*** Begin section ***

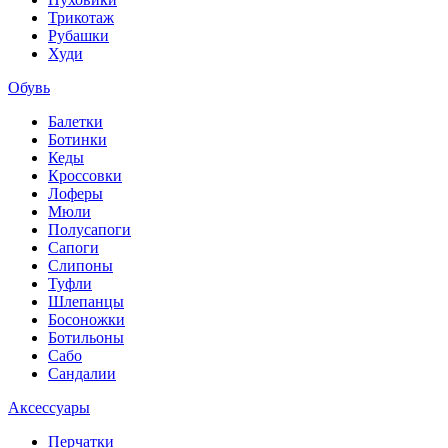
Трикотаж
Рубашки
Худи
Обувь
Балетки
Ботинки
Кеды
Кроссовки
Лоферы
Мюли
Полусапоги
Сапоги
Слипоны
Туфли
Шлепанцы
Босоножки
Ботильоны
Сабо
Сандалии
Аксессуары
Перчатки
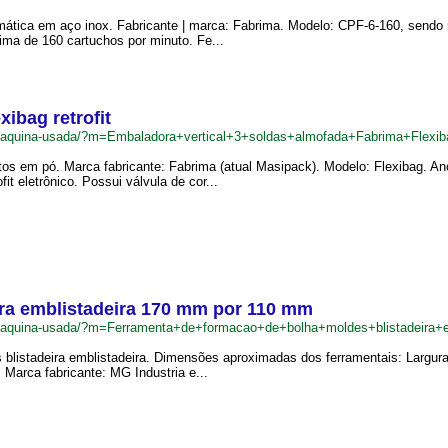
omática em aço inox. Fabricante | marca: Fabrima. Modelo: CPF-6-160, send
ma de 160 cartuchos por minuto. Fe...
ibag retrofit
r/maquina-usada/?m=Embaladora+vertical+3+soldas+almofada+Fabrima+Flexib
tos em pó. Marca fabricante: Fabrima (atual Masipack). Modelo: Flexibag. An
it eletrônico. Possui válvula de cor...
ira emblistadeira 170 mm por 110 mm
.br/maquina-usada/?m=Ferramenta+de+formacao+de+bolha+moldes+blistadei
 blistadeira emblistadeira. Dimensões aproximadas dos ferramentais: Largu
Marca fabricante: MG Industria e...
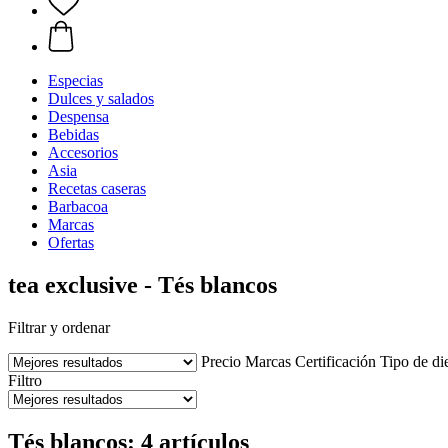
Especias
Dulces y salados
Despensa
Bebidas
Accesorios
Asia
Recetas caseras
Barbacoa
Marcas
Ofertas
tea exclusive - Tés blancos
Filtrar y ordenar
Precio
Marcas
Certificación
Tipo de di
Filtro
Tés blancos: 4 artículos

*** End section ***
*** Begin section ***

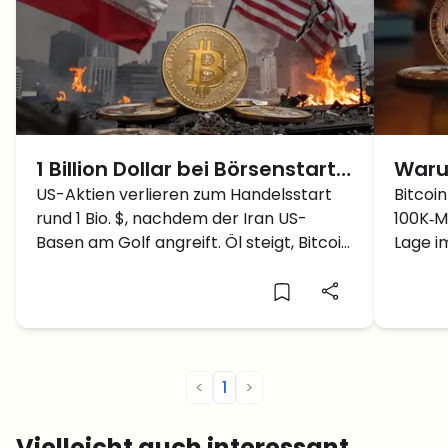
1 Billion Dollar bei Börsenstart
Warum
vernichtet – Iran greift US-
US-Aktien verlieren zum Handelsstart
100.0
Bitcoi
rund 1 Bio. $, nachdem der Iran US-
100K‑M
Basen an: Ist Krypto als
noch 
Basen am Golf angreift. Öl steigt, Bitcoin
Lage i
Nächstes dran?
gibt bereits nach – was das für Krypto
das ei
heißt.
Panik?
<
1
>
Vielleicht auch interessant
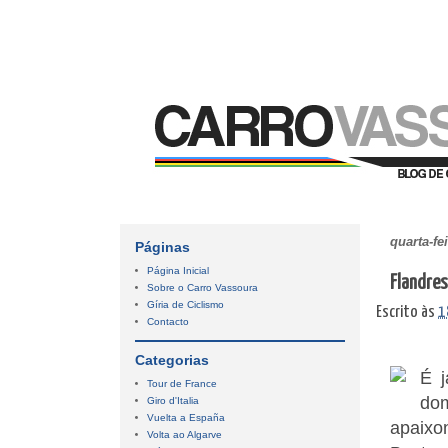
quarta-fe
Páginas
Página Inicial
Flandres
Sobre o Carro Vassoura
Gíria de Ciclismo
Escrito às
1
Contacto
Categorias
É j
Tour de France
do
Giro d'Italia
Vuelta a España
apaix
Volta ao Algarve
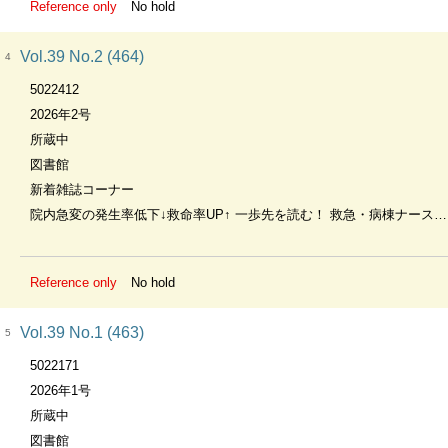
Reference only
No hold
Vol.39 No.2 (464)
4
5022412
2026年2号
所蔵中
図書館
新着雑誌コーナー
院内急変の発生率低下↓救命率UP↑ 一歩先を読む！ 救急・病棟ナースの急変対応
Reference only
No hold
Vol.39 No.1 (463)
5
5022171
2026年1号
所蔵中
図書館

*** End section ***
*** Begin section ***

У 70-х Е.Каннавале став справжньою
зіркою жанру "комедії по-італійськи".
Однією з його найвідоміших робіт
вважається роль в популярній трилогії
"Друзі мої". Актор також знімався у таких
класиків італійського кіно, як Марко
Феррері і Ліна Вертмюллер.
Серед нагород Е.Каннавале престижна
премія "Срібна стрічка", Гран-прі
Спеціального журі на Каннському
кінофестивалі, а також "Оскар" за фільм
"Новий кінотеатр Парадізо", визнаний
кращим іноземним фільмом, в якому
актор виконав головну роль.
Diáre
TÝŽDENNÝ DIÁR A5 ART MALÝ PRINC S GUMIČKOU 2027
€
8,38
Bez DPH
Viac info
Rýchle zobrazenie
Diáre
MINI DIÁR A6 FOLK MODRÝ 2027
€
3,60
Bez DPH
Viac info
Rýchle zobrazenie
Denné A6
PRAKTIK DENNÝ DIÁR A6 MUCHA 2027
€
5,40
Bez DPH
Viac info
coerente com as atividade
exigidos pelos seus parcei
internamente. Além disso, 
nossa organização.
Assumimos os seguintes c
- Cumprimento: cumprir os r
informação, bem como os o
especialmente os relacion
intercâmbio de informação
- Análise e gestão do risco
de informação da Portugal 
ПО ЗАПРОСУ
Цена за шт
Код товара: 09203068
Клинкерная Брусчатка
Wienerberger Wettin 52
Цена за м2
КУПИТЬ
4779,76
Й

*** End section ***

### Problem details
In the entries above, find lines with "Fabrima" and copy each.

### Output
omática em aço inox. Fabricante | marca: Fabrima. Modelo: CPF-6-160, send
r/maquina-usada/?m=Embaladora+vertical+3+soldas+almofada+Fabrima+Flexib
tos em pó. Marca fabricante: Fabrima (atual Masipack). Modelo: Flexibag. An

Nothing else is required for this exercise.